By Matt Golas
PlanPhilly Managing Editor
As the design pros and concerned public work together to conjure a lasting vision for seven miles of Delaware River waterfront I need to consider something elemental first.
What do we mean by the word design.
Merriam-Webster defines it as “deliberate purposive planning.”
That concept is fairly simple if you apply the broadest possible range of meaning.
At face value, cavemen considered design when they placed the fire near the cave mouth and used charcoal to draw images on the cave walls of animals they hunted.
So design is deliberative. The opposite of accidental.
OK. Then why do accidents occur in the design world?
You’ve seen them.
The bridge looks beautiful but doesn’t meet the vehicular needs of the two cities it connects.
The parking lot next to the big box store can hold 1,500 cars but is never more than half full.
The highway off-ramp empties onto an even busier road and backs up like bad plumbing.
The trees that were planted 10 years ago and once beautifully framed the back yard, now block that fantastic view everyone loved of the park.
At night, the lights in the skyscrapers on the riverfront look magical when we view them from miles away. By day, the monoliths are grossly out of scale with the human activity that takes place in their shadows. Through their mere presence, they destroy the connection between the river and the community it runs through.
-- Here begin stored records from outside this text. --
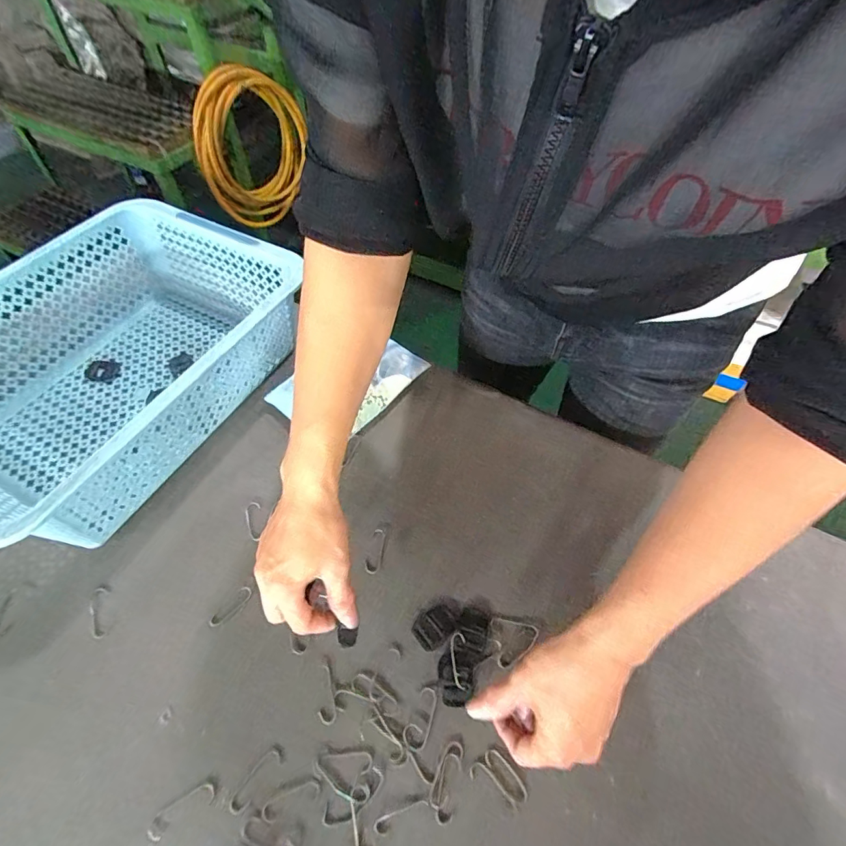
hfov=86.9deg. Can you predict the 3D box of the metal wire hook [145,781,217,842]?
[{"bbox_3d":[-0.176,0.280,0.324,0.047,0.004,0.016,-27,61,-18],"label":"metal wire hook"}]

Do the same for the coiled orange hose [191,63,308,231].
[{"bbox_3d":[-0.499,-0.772,1.304,0.092,0.412,0.350,32,61,18],"label":"coiled orange hose"}]

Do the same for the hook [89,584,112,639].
[{"bbox_3d":[-0.292,0.168,0.400,0.016,0.004,0.046,-9,57,-8],"label":"hook"}]

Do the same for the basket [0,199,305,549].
[{"bbox_3d":[-0.334,-0.066,0.484,0.280,0.117,0.377,24,58,14],"label":"basket"}]

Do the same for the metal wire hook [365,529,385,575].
[{"bbox_3d":[-0.046,0.124,0.434,0.015,0.004,0.044,7,56,3],"label":"metal wire hook"}]

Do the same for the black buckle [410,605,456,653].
[{"bbox_3d":[0.010,0.181,0.397,0.036,0.005,0.028,-34,63,-22],"label":"black buckle"}]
These situations developed because we failed to properly evaluate the myriad values that the environment, politics, finances, social issues, human preferences, the art world and the geography of the sites themselves impart on the planning and design process.
In a nutshell, these scenarios never had to play out.
That’s because, oddly, all we needed to do was identify the inherent problems in a site before we set to designing and building and living in the product we created.
Sounds cart-before-the-horse counter-intuitive doesn’t it?
Yep, but it works.
In their straightforward book simply called Site Planning, Kevin Lynch and Gary Hack tell us the old masters of architecture approached the creation of a site plan in much the same way oil painters saw their subjects as they layed out their palette.
“Its aim is moral and esthetic: to make places which enhance everyday life – which liberate their inhabitants and give them a sense of the world they live in.”
Lynch and Hack also make it clear that was the mantra of the old art of design and planning. You see the big picture because you scrutinize and measure all the small details that connect in a continuum and form the whole.
Today, when that careful contemplation is not valued, the resulting product can be different. According to the authors; keywords like “shallow, careless and ugly” represent the product produced by much of present society’s site planning because design often only exists on a foundation of political, economic and institutional realities.
So, as we work on the future of our riverfront, let’s get back to Lynch and Hack’s most intriguing premise: defining the problem.
Then lay out some examples, using the present project on the Delaware River.
Q. “For whom is the place being made?”
A. The citizens of Philadelphia.
Q. “For what purposes?
A. To value the working river, access, recreation, open space, the environment, scale.
Q. “Who will decide what the form will be?
A. The people will engage each other and discover their vision.
Q. “What resources can be used?
A. Match the hopes and dreams of the people with the skills of world-class architects, urban planners and landscape designers.
Q. “What type of solution is expected?
A. A waterfront plan that endures the test of time.
Q. “In what location will it be built?
A. Seven miles of diverse, multi-use Delaware riverfront.
There is a practical application to this approach facing the citizens of Philadelphia as they look at seven miles of Central Delaware Riverfront and try to imagine what that stretch could look like if we appropriately connect the dots that are human behavior, quality design and structure and environmental requirements.
According to the experts, the best design practices for the Delaware River revisioning process will come out of the answers we find for questions that emerge when we examine problems integrated into the site planning structure, such as, what to do with the working port? How do we ensure public access to the river? What’s the best way to remake of the character of Delaware Avenue as it gets Boulevard status? How do we make sure the connections back to the neighborhoods that are adjacent to the river are healthy? How do we guarantee the quality of development?
And out of these larger issues we will have to find answers to problems that are at the core of the exercise.
For instance, William Penn established the public realm in Philadelphia by growing the city out and around five public squares that were pure public space. A problem now might be finding a way to let the public control the public realm. Developers may want to control that space but we should identify that inclination as a problem, make it clear what is public and private and move on through the process.
Another area of problem identification is being able to work within the realities of riverfront development that is already set in stone.
The casinos that may be built along the seven-mile stretch are a good example. A problem solving approach is using communication and outreach to see where compromises can be reached in terms of public access to the river around casinos as well as transportation and infrastructure tradeoffs that may have to be made because of increased traffic in high density areas.
Lots of questions.
A need for answers before we can move forward with a plan.